By: Curtis Sittenfeld
Stanford Graduate School of Business Professor Michael Ray has taught some of the best-known innovators in Silicon Valley how to be more creative. It's no wonder that both students and executives are clamoring for his lessons.

Sidebar: Hey, I Have an Idea!

On an overcast day in January, in a damp courtyard on the campus of Stanford University, business-school students are kicking their legs, doing cartwheels, and shouting out names. "Charlotte!" bellows a woman in brown pants and a red sweater, as she kicks her legs cancan-style in the air. The woman is part of a large circle, and, one at a time, every other student in that circle also shouts, "Charlotte!" and mimics her leg movements. Just moments ago, the students were clicking their heels together in the air and yelling, "Pau!" And before that, they were gripping their hands above their heads, swiveling their hips, and howling, "Jean!"
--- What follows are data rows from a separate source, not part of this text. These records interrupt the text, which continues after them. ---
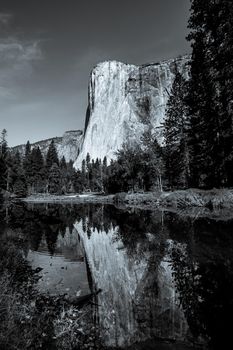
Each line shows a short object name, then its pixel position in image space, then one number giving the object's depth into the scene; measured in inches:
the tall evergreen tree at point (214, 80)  650.8
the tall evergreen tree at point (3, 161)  2169.0
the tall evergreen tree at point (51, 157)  3484.7
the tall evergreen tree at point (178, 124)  1201.4
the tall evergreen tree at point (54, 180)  3105.3
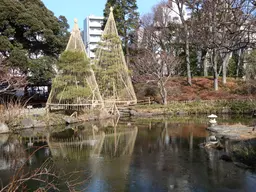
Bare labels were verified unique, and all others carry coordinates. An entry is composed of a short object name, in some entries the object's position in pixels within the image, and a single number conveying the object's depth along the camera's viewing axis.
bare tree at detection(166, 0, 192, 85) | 19.00
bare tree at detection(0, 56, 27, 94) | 11.96
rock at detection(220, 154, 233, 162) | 6.47
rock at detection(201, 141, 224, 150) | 7.67
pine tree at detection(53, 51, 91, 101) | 12.79
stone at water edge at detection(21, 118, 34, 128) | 11.42
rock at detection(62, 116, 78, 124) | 12.86
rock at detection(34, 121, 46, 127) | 11.81
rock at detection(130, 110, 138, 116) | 16.08
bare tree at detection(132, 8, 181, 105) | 17.98
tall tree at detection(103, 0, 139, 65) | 20.78
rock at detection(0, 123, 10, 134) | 10.55
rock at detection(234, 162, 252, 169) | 5.92
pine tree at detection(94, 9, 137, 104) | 15.67
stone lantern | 10.68
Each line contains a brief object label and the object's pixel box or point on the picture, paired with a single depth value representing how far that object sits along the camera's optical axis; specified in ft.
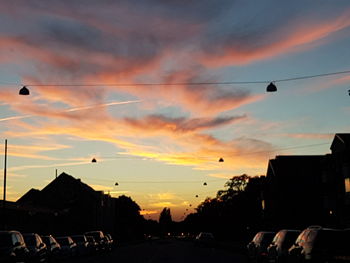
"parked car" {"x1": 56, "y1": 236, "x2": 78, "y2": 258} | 119.14
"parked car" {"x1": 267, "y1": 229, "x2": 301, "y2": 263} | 71.00
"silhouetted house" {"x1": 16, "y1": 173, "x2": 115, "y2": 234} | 339.32
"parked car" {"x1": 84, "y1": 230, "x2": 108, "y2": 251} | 162.76
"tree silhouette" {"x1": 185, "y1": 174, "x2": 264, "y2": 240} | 341.54
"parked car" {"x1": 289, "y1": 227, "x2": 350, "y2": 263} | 50.37
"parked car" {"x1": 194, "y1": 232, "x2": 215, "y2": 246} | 212.43
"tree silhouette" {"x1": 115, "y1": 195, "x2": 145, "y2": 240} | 486.88
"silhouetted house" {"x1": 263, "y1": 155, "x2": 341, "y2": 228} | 260.42
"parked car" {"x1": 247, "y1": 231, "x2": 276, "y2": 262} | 89.20
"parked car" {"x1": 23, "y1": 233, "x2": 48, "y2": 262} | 85.60
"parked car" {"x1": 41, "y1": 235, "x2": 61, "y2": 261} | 100.97
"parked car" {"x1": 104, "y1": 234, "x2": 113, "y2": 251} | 176.18
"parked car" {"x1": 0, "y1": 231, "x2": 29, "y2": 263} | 73.20
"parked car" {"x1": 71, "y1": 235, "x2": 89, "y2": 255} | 136.89
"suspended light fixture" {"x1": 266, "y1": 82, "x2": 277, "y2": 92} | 97.04
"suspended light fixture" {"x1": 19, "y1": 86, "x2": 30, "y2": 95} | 95.40
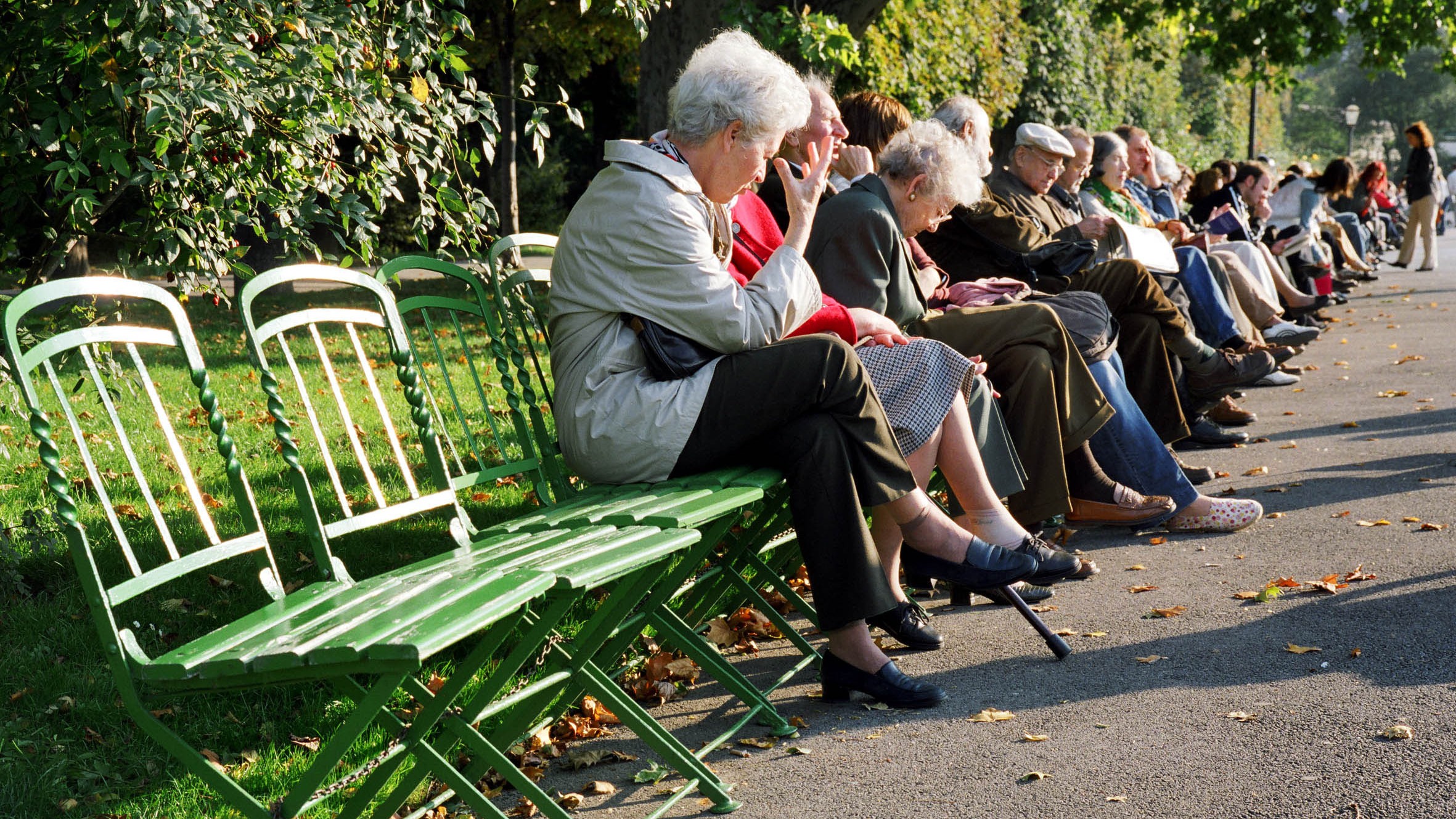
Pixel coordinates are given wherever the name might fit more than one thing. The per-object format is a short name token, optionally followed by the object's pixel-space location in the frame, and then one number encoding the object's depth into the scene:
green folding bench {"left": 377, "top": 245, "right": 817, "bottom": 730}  3.21
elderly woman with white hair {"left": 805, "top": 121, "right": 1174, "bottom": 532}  4.57
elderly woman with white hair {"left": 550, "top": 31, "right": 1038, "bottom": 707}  3.48
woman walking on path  18.86
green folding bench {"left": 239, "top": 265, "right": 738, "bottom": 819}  2.67
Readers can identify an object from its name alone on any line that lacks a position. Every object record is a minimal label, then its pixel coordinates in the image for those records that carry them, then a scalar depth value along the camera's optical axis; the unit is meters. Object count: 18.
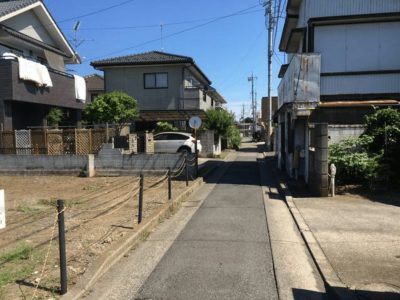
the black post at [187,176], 14.40
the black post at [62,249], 4.91
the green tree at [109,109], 24.36
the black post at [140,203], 8.46
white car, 24.34
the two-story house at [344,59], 14.40
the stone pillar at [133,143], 19.78
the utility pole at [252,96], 79.55
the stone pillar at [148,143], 21.78
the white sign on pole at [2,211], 4.45
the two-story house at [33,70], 18.03
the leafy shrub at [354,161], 12.10
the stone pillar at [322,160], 11.70
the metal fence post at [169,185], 11.44
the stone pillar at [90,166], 17.66
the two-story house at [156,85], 30.45
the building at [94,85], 41.16
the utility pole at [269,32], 32.78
No, the next generation of the world's business elite hasn't lost its collective mind. These students are engaging in a creativity exercise known as a "lightning circle." In a curriculum filled with lessons on marketing and strategy and finance, one very different course has been thriving at the Stanford Graduate School of Business for the past 21 years. Michael Ray, the course's creator and teacher, speaks without irony about people's "inner child," regularly leads in-class meditation exercises, and requires students to bring colored pencils or crayons to every session-so that they can doodle in their journals. But don't be misled by the offbeat methods of BUS G341 ("Personal Creativity in Business"). Its alumni include some of the best-known figures in Silicon Valley -- such as Jim Collins, author of the best-selling book Built to Last: Successful Habits of Visionary Companies (HarperCollins, October 1994) and of "Built to Flip," a recent Fast Company cover story (March 2000) -- many of whom, years after they've graduated from the GSB, still use techniques and guiding principles that they learned in the course to address day-to-day challenges and, sometimes, to make major life decisions.

"The course has changed a lot of lives," says Jeff Skoll, 35, VP of strategic planning at eBay and a 1995 graduate of the GSB. "It teaches people to look inside themselves. And that's a pretty special ability for a professor to teach.

"In the last class of the semester," Skoll continues, "Michael told us to think of something that we wanted to remember, write it down, and put it in our wallet. I wrote, 'Remember what you want to do and that time is limited.' Five years later, I still have that piece of paper in my wallet. It's frayed, and the ink has faded, but the message puts me back on track every time I look at it."

Heidi Roizen, 42, managing director at Softbank Venture Capital LLC and one of Silicon Valley's best-connected entrepreneurs, looks back fondly on her days in Ray's class. "It was fun to go to a class where you would sit quietly in the dark or draw pictures for two hours," says the 1983 GSB graduate. "It was very different from all of my other classes.

"One week," she continues, "we learned how, when you're analyzing a situation, you eventually get to a point at which you ask yourself, 'Is it a yes, or is it a no?' And you just know the answer. There have been so many times in my life when I've found myself overanalyzing an issue, and I've stepped back and said, 'Is it a yes, or is it a no?' I rely on that technique a lot."